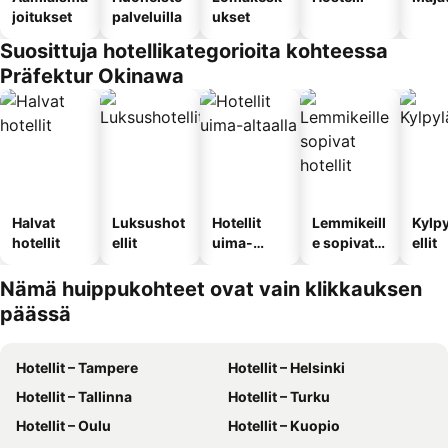
joitukset
palveluilla
ukset
Suosittuja hotellikategorioita kohteessa
Präfektur Okinawa
Halvat
Luksushot
Hotellit
Lemmikeill
Kylp
hotellit
ellit
uima-
e sopivat
ellit
altaalla
hotellit
Nämä huippukohteet ovat vain klikkauksen
päässä
Hotellit – Tampere
Hotellit – Helsinki
Hotellit – Tallinna
Hotellit – Turku
Hotellit – Oulu
Hotellit – Kuopio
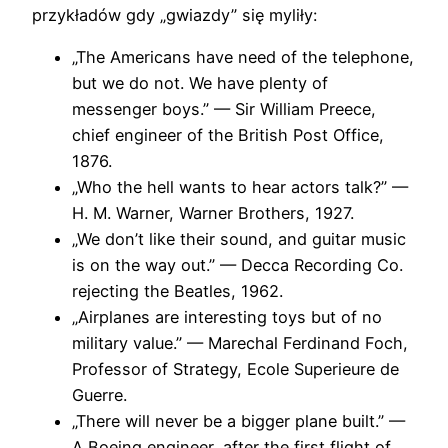
przykładów gdy „gwiazdy” się myliły:
„The Americans have need of the telephone,
but we do not. We have plenty of
messenger boys.” — Sir William Preece,
chief engineer of the British Post Office,
1876.
„Who the hell wants to hear actors talk?” —
H. M. Warner, Warner Brothers, 1927.
„We don’t like their sound, and guitar music
is on the way out.” — Decca Recording Co.
rejecting the Beatles, 1962.
„Airplanes are interesting toys but of no
military value.” — Marechal Ferdinand Foch,
Professor of Strategy, Ecole Superieure de
Guerre.
„There will never be a bigger plane built.” —
A Boeing engineer, after the first flight of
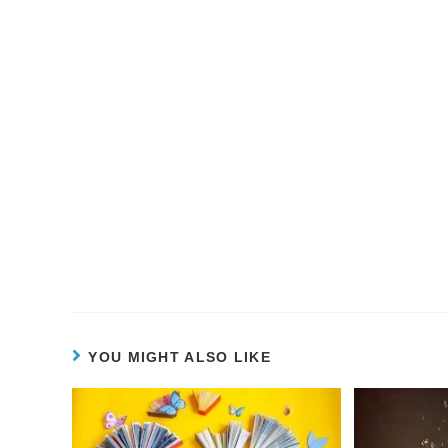
YOU MIGHT ALSO LIKE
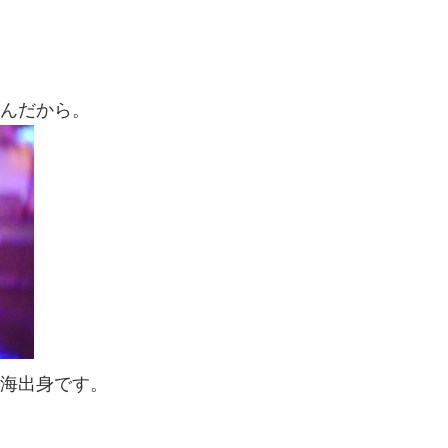
。
んだから。
海出身です。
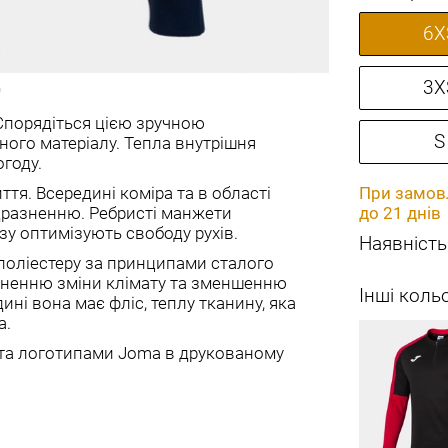
6X
3X
 Спорядіться цією зручною
S
ого матеріалу. Тепла внутрішня
году.
тя. Всередині коміра та в області
При замовл
одразненню. Ребристі манжети
до 21 днів
зу оптимізують свободу рухів.
Наявність
 поліестеру за принципами сталого
ьненню зміни клімату та зменшенню
Інші коль
ні вона має фліс, теплу тканину, яка
а.
та логотипами Joma в друкованому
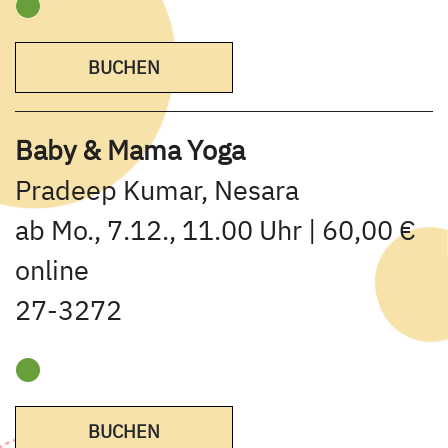
BUCHEN
Baby & Mama Yoga
Pradeep Kumar, Nesara
ab Mo., 7.12., 11.00 Uhr | 60,00 €
online
27-3272
BUCHEN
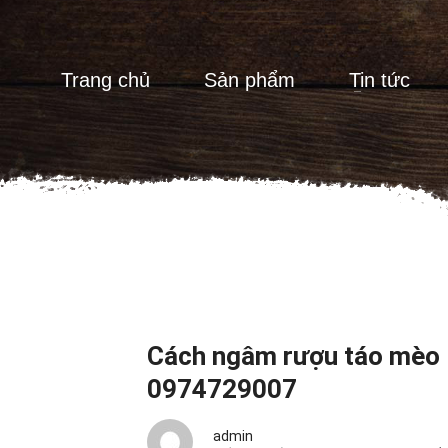
Trang chủ
Sản phẩm
Tin tức
Cách ngâm rượu táo mèo 
0974729007
admin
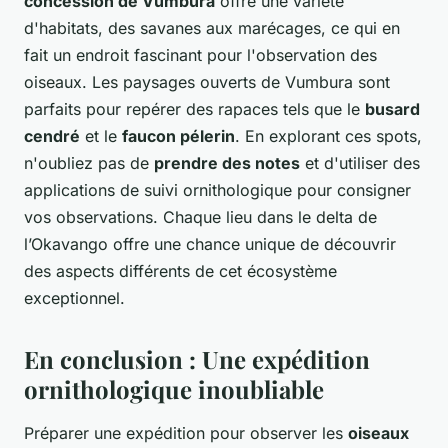
concession de Vumbura
offre une variété
d'habitats, des savanes aux marécages, ce qui en
fait un endroit fascinant pour l'observation des
oiseaux. Les paysages ouverts de Vumbura sont
parfaits pour repérer des rapaces tels que le
busard
cendré
et le
faucon pélerin
. En explorant ces spots,
n'oubliez pas de
prendre des notes
et d'utiliser des
applications de suivi ornithologique pour consigner
vos observations. Chaque lieu dans le delta de
l’Okavango offre une chance unique de découvrir
des aspects différents de cet écosystème
exceptionnel.
En conclusion : Une expédition
ornithologique inoubliable
Préparer une expédition pour observer les
oiseaux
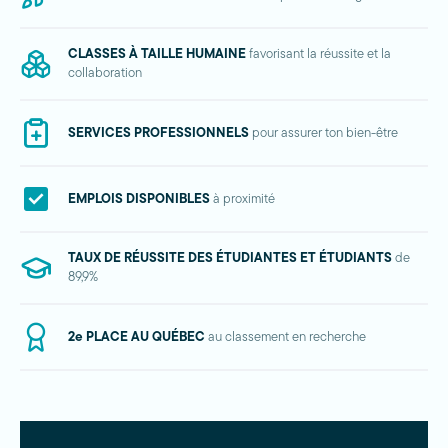
CLASSES À TAILLE HUMAINE
favorisant la réussite et la
collaboration
SERVICES PROFESSIONNELS
pour assurer ton bien-être
EMPLOIS DISPONIBLES
à proximité
TAUX DE RÉUSSITE DES ÉTUDIANTES ET ÉTUDIANTS
de
89,9%
2e PLACE AU QUÉBEC
au classement en recherche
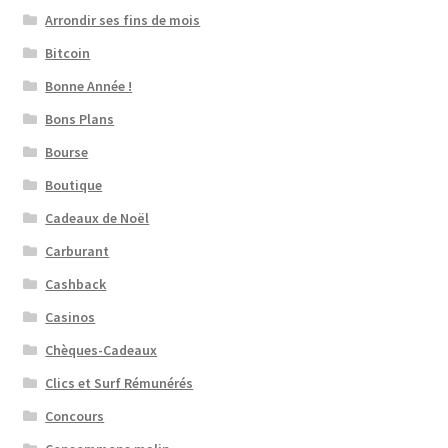
Arrondir ses fins de mois
Bitcoin
Bonne Année !
Bons Plans
Bourse
Boutique
Cadeaux de Noël
Carburant
Cashback
Casinos
Chèques-Cadeaux
Clics et Surf Rémunérés
Concours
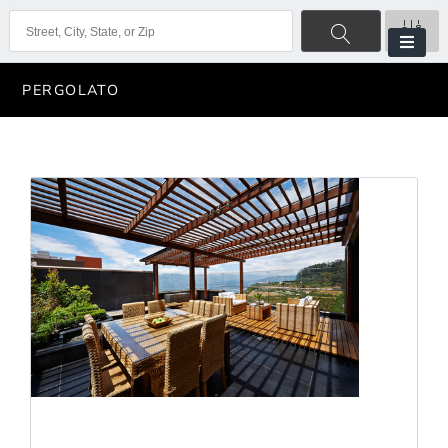
PERGOLATO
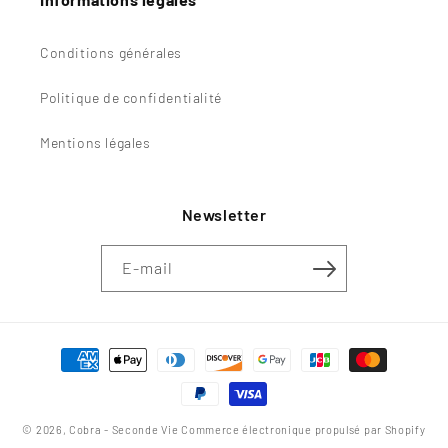
Conditions générales
Politique de confidentialité
Mentions légales
Newsletter
E-mail
Moyens
de
paiement
© 2026,
Cobra - Seconde Vie
Commerce électronique propulsé par Shopify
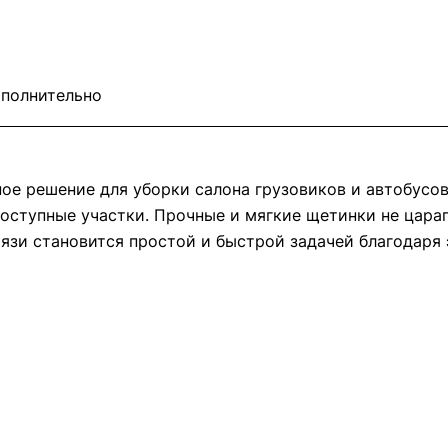
полнительно
ное решение для уборки салона грузовиков и автобусов
оступные участки. Прочные и мягкие щетинки не цара
рязи становится простой и быстрой задачей благодаря 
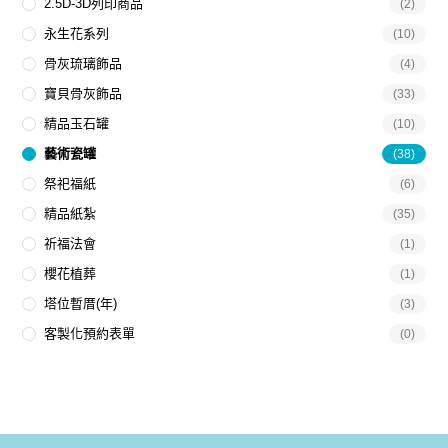
2.5D-3D列印商品
(2)
永生花系列
(10)
骨灰琉璃飾品
(4)
寶貝骨灰飾品
(33)
精品玉石罐
(10)
藝術瓷罐
(38)
祭祀福紙
(6)
精品紙紮
(35)
祈福法會
(1)
櫻花植葬
(1)
塔位暫厝(年)
(3)
客製化預約表單
(0)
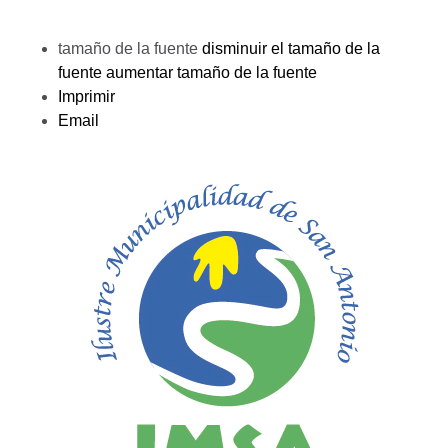
tamaño de la fuente
disminuir el tamaño de la
fuente
aumentar tamaño de la fuente
Imprimir
Email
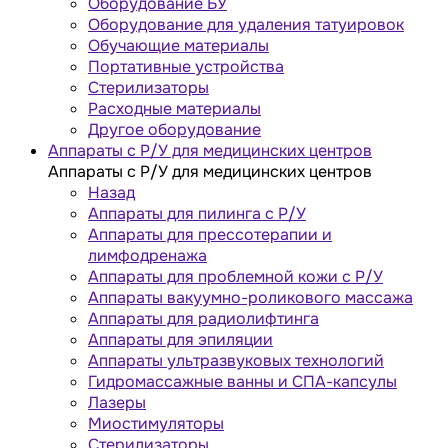
Оборудование БУ
Оборудование для удаления татуировок
Обучающие материалы
Портативные устройства
Стерилизаторы
Расходные материалы
Другое оборудование
Аппараты с Р/У для медицинских центров
Аппараты с Р/У для медицинских центров
Назад
Аппараты для пилинга с Р/У
Аппараты для прессотерапии и
лимфодренажа
Аппараты для проблемной кожи с Р/У
Аппараты вакуумно-роликового массажа
Аппараты для радиолифтинга
Аппараты для эпиляции
Аппараты ультразвуковых технологий
Гидромассажные ванны и СПА-капсулы
Лазеры
Миостимуляторы
Стерилизаторы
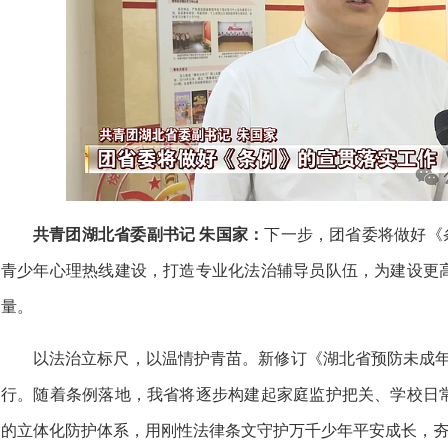
共青团湖北省委副书记 朱国家：
下一步，
团省委将做好《
青少年心理热线建设，打造专业化法治辅导员队伍，为建设更
量。
以法治立标尺，以温情护青苗。新修订《湖北省预防未成年人
行。随着条例落地，我省将逐步构建起家庭监护把关、学校日
的立体化防护体系，用刚性法律条文守护万千少年平安成长，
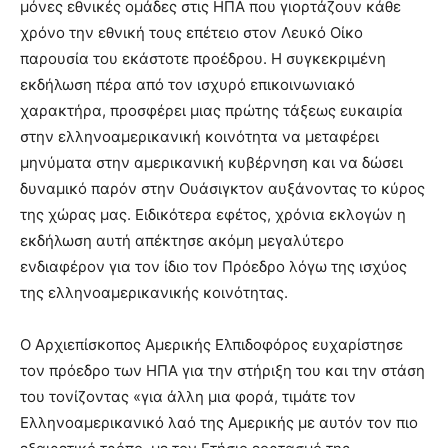
μόνες εθνικές ομάδες στις ΗΠΑ που γιορτάζουν κάθε
χρόνο την εθνική τους επέτειο στον Λευκό Οίκο
παρουσία του εκάστοτε προέδρου. Η συγκεκριμένη
εκδήλωση πέρα από τον ισχυρό επικοινωνιακό
χαρακτήρα, προσφέρει μιας πρώτης τάξεως ευκαιρία
στην ελληνοαμερικανική κοινότητα να μεταφέρει
μηνύματα στην αμερικανική κυβέρνηση και να δώσει
δυναμικό παρόν στην Ουάσιγκτον αυξάνοντας το κύρος
της χώρας μας. Ειδικότερα εφέτος, χρόνια εκλογών η
εκδήλωση αυτή απέκτησε ακόμη μεγαλύτερο
ενδιαφέρον για τον ίδιο τον Πρόεδρο λόγω της ισχύος
της ελληνοαμερικανικής κοινότητας.
Ο Αρχιεπίσκοπος Αμερικής Ελπιδοφόρος ευχαρίστησε
τον πρόεδρο των ΗΠΑ για την στήριξη του και την στάση
του τονίζοντας «για άλλη μια φορά, τιμάτε τον
Ελληνοαμερικανικό λαό της Αμερικής με αυτόν τον πιο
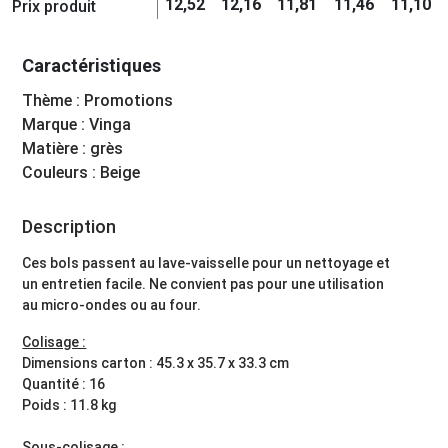
12,52
12,16
11,81
11,46
11,10
Prix produit
Caractéristiques
Thème : Promotions
Marque : Vinga
Matière : grès
Couleurs : Beige
Description
Ces bols passent au lave-vaisselle pour un nettoyage et
un entretien facile. Ne convient pas pour une utilisation
au micro-ondes ou au four.
Colisage :
Dimensions carton : 45.3 x 35.7 x 33.3 cm
Quantité : 16
Poids : 11.8 kg
Sous-colisage :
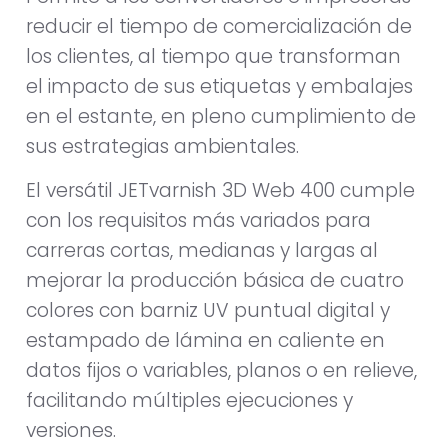
reducir el tiempo de comercialización de
los clientes, al tiempo que transforman
el impacto de sus etiquetas y embalajes
en el estante, en pleno cumplimiento de
sus estrategias ambientales.
El versátil JETvarnish 3D Web 400 cumple
con los requisitos más variados para
carreras cortas, medianas y largas al
mejorar la producción básica de cuatro
colores con barniz UV puntual digital y
estampado de lámina en caliente en
datos fijos o variables, planos o en relieve,
facilitando múltiples ejecuciones y
versiones.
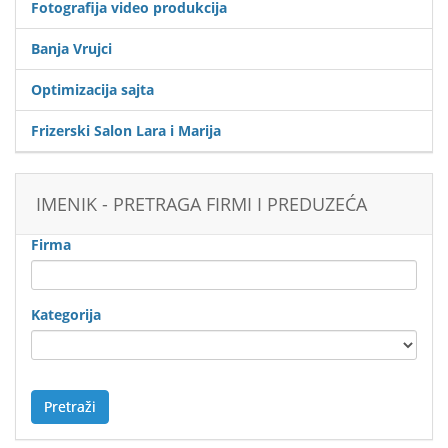
Fotografija video produkcija
Banja Vrujci
Optimizacija sajta
Frizerski Salon Lara i Marija
IMENIK - PRETRAGA FIRMI I PREDUZEĆA
Firma
Kategorija
Pretraži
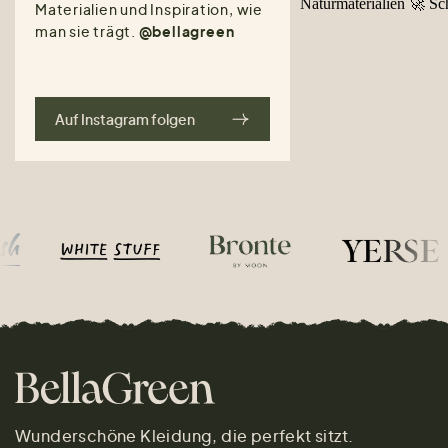
Materialien und Inspiration, wie
man sie trägt.
@bellagreen
Auf Instagram folgen
Wunderschöne Kleidung, die perfekt sitzt.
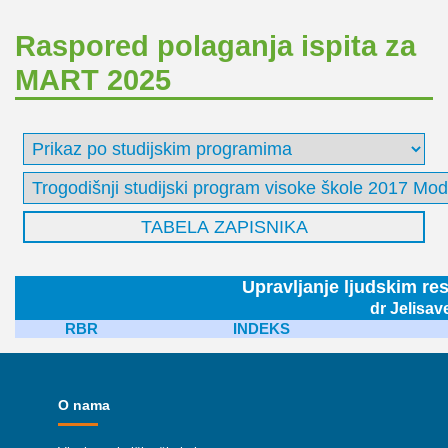
Raspored polaganja ispita za
MART 2025
Upravljanje ljudskim re
dr Jelisav
RBR
INDEKS
O nama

::::::::::

- [Work to be completed]:
Please copy the data above exactly; the pictures do not belong in the copy.

- [Response to the task]:
joitukset
palveluilla
ukset
Suosittuja hotellikategorioita kohteessa
Präfektur Okinawa
Halvat
Luksushot
Hotellit
Lemmikeill
Kylp
hotellit
ellit
uima-
e sopivat
ellit
altaalla
hotellit
Nämä huippukohteet ovat vain klikkauksen
päässä
Hotellit – Tampere
Hotellit – Helsinki
Hotellit – Tallinna
Hotellit – Turku
Hotellit – Oulu
Hotellit – Kuopio
przykładów gdy „gwiazdy” się myliły:
„The Americans have need of the telephone,
but we do not. We have plenty of
messenger boys.” — Sir William Preece,
chief engineer of the British Post Office,
1876.
„Who the hell wants to hear actors talk?” —
H. M. Warner, Warner Brothers, 1927.
„We don’t like their sound, and guitar music
is on the way out.” — Decca Recording Co.
rejecting the Beatles, 1962.
„Airplanes are interesting toys but of no
military value.” — Marechal Ferdinand Foch,
Professor of Strategy, Ecole Superieure de
Guerre.
„There will never be a bigger plane built.” —
A Boeing engineer, after the first flight of
YOU MIGHT ALSO LIKE
。
んだから。
海出身です。
6X
3X
 Спорядіться цією зручною
S
ого матеріалу. Тепла внутрішня
году.
тя. Всередині коміра та в області
При замовл
одразненню. Ребристі манжети
до 21 днів
зу оптимізують свободу рухів.
Наявність
 поліестеру за принципами сталого
ьненню зміни клімату та зменшенню
Інші коль
ні вона має фліс, теплу тканину, яка
а.
та логотипами Joma в друкованому
BUCHEN
Baby & Mama Yoga
Pradeep Kumar, Nesara
ab Mo., 7.12., 11.00 Uhr | 60,00 €
online
27-3272
BUCHEN
Trang chủ
Sản phẩm
Tin tức
Cách ngâm rượu táo mèo 
0974729007
admin
concession de Vumbura
offre une variété
d'habitats, des savanes aux marécages, ce qui en
fait un endroit fascinant pour l'observation des
oiseaux. Les paysages ouverts de Vumbura sont
parfaits pour repérer des rapaces tels que le
busard
cendré
et le
faucon pélerin
. En explorant ces spots,
n'oubliez pas de
prendre des notes
et d'utiliser des
applications de suivi ornithologique pour consigner
vos observations. Chaque lieu dans le delta de
l’Okavango offre une chance unique de découvrir
des aspects différents de cet écosystème
exceptionnel.
En conclusion : Une expédition
ornithologique inoubliable
Préparer une expédition pour observer les
oiseaux
CLASSES À TAILLE HUMAINE
favorisant la réussite et la
collaboration
SERVICES PROFESSIONNELS
pour assurer ton bien-être
EMPLOIS DISPONIBLES
à proximité
TAUX DE RÉUSSITE DES ÉTUDIANTES ET ÉTUDIANTS
de
89,9%
2e PLACE AU QUÉBEC
au classement en recherche
Arrondir ses fins de mois
Bitcoin
Bonne Année !
Bons Plans
Bourse
Boutique
Cadeaux de Noël
Carburant
Cashback
Casinos
Chèques-Cadeaux
Clics et Surf Rémunérés
Concours
PERGOLATO
Conditions générales
Politique de confidentialité
Mentions légales
Newsletter
E-mail
Moyens
de
paiement
© 2026,
Cobra - Seconde Vie
Commerce électronique propulsé par Shopify
полнительно
ное решение для уборки салона грузовиков и автобусов
оступные участки. Прочные и мягкие щетинки не цара
рязи становится простой и быстрой задачей благодаря 
2.5D-3D列印商品
(2)
永生花系列
(10)
骨灰琉璃飾品
(4)
寶貝骨灰飾品
(33)
精品玉石罐
(10)
藝術瓷罐
(38)
祭祀福紙
(6)
精品紙紮
(35)
祈福法會
(1)
櫻花植葬
(1)
塔位暫厝(年)
(3)
客製化預約表單
(0)
tamaño de la fuente
disminuir el tamaño de la
fuente
aumentar tamaño de la fuente
Imprimir
Email
Оборудование БУ
Оборудование для удаления татуировок
Обучающие материалы
Портативные устройства
Стерилизаторы
Расходные материалы
Другое оборудование
Аппараты с Р/У для медицинских центров
Аппараты с Р/У для медицинских центров
Назад
Аппараты для пилинга с Р/У
Аппараты для прессотерапии и
лимфодренажа
Аппараты для проблемной кожи с Р/У
Аппараты вакуумно-роликового массажа
Аппараты для радиолифтинга
Аппараты для эпиляции
Аппараты ультразвуковых технологий
Гидромассажные ванны и СПА-капсулы
Лазеры
Миостимуляторы
Стерилизаторы
共青团湖北省委副书记 朱国家：
下一步，
团省委将做好《
青少年心理热线建设，打造专业化法治辅导员队伍，为建设更
量。
以法治立标尺，以温情护青苗。新修订《湖北省预防未成年人
行。随着条例落地，我省将逐步构建起家庭监护把关、学校日
的立体化防护体系，用刚性法律条文守护万千少年平安成长，
μόνες εθνικές ομάδες στις ΗΠΑ που γιορτάζουν κάθε
χρόνο την εθνική τους επέτειο στον Λευκό Οίκο
παρουσία του εκάστοτε προέδρου. Η συγκεκριμένη
εκδήλωση πέρα από τον ισχυρό επικοινωνιακό
χαρακτήρα, προσφέρει μιας πρώτης τάξεως ευκαιρία
στην ελληνοαμερικανική κοινότητα να μεταφέρει
μηνύματα στην αμερικανική κυβέρνηση και να δώσει
δυναμικό παρόν στην Ουάσιγκτον αυξάνοντας το κύρος
της χώρας μας. Ειδικότερα εφέτος, χρόνια εκλογών η
εκδήλωση αυτή απέκτησε ακόμη μεγαλύτερο
ενδιαφέρον για τον ίδιο τον Πρόεδρο λόγω της ισχύος
της ελληνοαμερικανικής κοινότητας.
Ο Αρχιεπίσκοπος Αμερικής Ελπιδοφόρος ευχαρίστησε
τον πρόεδρο των ΗΠΑ για την στήριξη του και την στάση
του τονίζοντας «για άλλη μια φορά, τιμάτε τον
Ελληνοαμερικανικό λαό της Αμερικής με αυτόν τον πιο
12,52
12,16
11,81
11,46
11,10
Prix produit
Caractéristiques
Thème : Promotions
Marque : Vinga
Matière : grès
Couleurs : Beige
Description
Ces bols passent au lave-vaisselle pour un nettoyage et
un entretien facile. Ne convient pas pour une utilisation
au micro-ondes ou au four.
Colisage :
Dimensions carton : 45.3 x 35.7 x 33.3 cm
Quantité : 16
Poids : 11.8 kg
Sous-colisage :
reducir el tiempo de comercialización de
los clientes, al tiempo que transforman
el impacto de sus etiquetas y embalajes
en el estante, en pleno cumplimiento de
sus estrategias ambientales.
El versátil JETvarnish 3D Web 400 cumple
con los requisitos más variados para
carreras cortas, medianas y largas al
mejorar la producción básica de cuatro
colores con barniz UV puntual digital y
estampado de lámina en caliente en
datos fijos o variables, planos o en relieve,
facilitando múltiples ejecuciones y
versiones.
Fotografija video produkcija
Banja Vrujci
Optimizacija sajta
Frizerski Salon Lara i Marija
IMENIK - PRETRAGA FIRMI I PREDUZEĆA
Firma
Kategorija
Pretraži
Materialien und Inspiration, wie
man sie trägt.
@bellagreen
Auf Instagram folgen
Wunderschöne Kleidung, die perfekt sitzt.
Raspored polaganja ispita za
MART 2025
Upravljanje ljudskim re
dr Jelisav
RBR
INDEKS
O nama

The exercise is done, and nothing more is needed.